> _ACTIVITY_: Your answer should be every line below that includes the word "bottle".

◇ ◇ ◇ ◇ ◇

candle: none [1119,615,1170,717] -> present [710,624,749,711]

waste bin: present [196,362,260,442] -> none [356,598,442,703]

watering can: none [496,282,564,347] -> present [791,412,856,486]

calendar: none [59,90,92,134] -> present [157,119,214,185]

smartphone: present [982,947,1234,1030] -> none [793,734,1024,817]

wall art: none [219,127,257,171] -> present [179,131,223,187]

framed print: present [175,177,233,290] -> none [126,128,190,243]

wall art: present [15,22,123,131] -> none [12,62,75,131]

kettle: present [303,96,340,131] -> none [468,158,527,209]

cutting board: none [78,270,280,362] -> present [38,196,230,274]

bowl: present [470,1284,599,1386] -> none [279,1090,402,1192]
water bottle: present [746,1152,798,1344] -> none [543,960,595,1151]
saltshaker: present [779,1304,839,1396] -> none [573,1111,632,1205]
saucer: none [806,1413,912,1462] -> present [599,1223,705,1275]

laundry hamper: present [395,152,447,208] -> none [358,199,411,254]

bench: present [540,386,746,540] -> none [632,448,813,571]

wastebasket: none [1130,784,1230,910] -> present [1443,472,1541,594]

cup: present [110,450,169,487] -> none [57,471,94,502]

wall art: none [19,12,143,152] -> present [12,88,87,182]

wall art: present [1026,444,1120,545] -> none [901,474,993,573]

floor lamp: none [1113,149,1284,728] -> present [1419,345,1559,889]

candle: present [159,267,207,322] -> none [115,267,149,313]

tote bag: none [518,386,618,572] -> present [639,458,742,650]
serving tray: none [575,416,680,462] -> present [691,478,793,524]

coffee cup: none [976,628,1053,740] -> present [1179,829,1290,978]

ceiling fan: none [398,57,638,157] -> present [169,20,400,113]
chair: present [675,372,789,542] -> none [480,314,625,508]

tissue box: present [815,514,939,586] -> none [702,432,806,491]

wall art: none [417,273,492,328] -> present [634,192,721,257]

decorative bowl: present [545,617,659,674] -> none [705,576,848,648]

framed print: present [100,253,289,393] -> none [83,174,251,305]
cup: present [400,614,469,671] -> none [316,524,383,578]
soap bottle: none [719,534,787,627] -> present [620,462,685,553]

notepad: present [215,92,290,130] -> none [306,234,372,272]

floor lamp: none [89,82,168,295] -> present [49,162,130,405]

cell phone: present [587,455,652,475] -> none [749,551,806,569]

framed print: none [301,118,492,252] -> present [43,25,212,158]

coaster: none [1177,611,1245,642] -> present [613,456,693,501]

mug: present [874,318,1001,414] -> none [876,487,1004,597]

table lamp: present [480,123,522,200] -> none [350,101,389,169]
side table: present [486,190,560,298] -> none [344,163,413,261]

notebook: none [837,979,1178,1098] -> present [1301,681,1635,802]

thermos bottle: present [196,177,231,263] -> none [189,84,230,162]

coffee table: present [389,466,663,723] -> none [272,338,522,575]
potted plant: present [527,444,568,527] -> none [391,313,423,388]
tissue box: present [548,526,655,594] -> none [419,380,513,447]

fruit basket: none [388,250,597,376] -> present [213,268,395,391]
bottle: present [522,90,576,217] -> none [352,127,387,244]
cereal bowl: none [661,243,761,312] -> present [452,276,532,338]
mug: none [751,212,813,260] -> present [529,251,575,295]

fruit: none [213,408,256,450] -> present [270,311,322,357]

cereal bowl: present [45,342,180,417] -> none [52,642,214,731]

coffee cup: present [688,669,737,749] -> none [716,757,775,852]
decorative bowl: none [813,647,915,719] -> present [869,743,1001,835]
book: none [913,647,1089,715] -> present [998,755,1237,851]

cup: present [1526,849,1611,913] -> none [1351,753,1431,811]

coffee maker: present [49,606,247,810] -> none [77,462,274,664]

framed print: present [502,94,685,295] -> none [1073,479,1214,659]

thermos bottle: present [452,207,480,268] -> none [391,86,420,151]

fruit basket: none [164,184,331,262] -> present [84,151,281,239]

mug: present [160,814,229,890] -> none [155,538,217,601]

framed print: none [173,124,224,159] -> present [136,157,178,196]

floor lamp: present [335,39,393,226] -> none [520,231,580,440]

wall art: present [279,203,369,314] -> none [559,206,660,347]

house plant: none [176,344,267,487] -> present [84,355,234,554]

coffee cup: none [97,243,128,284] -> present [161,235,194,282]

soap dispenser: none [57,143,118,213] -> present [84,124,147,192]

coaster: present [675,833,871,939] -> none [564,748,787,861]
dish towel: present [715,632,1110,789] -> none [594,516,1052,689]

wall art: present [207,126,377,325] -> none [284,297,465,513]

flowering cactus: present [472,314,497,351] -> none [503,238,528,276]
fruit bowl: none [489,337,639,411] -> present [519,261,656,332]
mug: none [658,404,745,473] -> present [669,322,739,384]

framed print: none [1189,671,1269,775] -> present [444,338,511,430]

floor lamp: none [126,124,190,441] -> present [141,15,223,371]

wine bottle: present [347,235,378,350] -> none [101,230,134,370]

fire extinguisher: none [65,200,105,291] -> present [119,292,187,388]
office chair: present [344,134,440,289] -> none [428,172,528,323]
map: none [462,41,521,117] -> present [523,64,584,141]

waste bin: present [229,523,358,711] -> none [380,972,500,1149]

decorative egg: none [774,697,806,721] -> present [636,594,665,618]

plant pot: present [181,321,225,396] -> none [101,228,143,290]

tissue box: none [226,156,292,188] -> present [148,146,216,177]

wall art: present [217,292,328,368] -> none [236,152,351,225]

◇ ◇ ◇ ◇ ◇

> _TASK ANSWER_:
water bottle: present [746,1152,798,1344] -> none [543,960,595,1151]
soap bottle: none [719,534,787,627] -> present [620,462,685,553]
thermos bottle: present [196,177,231,263] -> none [189,84,230,162]
bottle: present [522,90,576,217] -> none [352,127,387,244]
thermos bottle: present [452,207,480,268] -> none [391,86,420,151]
wine bottle: present [347,235,378,350] -> none [101,230,134,370]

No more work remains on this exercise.